Records excerpted from a collection

=== Begin Enclosure ===

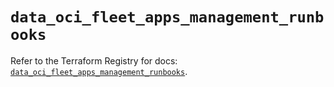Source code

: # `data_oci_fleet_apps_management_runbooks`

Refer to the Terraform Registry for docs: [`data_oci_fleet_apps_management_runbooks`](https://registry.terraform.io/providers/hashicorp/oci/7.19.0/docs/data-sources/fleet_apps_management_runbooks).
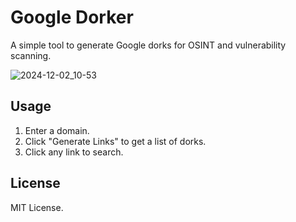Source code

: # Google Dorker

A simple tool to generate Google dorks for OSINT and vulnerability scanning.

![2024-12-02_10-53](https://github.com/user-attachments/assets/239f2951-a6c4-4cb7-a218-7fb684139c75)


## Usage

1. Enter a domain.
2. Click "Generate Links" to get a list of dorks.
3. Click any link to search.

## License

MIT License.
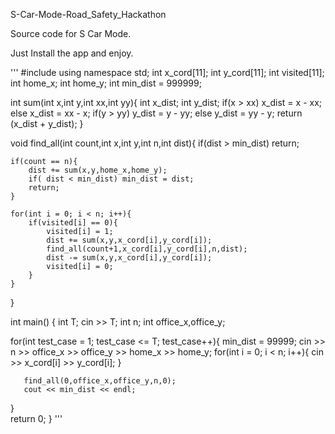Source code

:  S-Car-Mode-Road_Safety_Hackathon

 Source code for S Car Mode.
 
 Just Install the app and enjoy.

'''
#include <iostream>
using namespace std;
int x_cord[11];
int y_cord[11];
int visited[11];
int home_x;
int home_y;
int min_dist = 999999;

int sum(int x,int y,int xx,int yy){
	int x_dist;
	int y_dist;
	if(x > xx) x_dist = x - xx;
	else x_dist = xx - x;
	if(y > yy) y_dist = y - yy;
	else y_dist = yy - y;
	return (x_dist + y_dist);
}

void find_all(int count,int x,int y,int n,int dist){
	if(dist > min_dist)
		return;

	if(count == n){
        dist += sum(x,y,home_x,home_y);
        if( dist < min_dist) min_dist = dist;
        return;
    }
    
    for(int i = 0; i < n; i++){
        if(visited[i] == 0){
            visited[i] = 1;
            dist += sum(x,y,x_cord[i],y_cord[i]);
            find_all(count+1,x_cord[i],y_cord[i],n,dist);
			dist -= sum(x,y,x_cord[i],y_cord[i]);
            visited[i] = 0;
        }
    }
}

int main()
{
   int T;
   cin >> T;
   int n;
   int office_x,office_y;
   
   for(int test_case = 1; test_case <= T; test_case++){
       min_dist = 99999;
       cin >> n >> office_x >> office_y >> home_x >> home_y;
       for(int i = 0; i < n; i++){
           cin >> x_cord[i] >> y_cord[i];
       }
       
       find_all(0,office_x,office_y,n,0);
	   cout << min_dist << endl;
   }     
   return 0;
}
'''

=== End Enclosure ===

* [INSTRUCTIONS FOR THE TASK]
All that is wanted is each line, word for word, from the first line of the data to the one holding "# Google Dorker", with the pictures left out.

* [RESPONSE AREA]
Source code

: # `data_oci_fleet_apps_management_runbooks`

Refer to the Terraform Registry for docs: [`data_oci_fleet_apps_management_runbooks`](https://registry.terraform.io/providers/hashicorp/oci/7.19.0/docs/data-sources/fleet_apps_management_runbooks).
Source code

: # Google Dorker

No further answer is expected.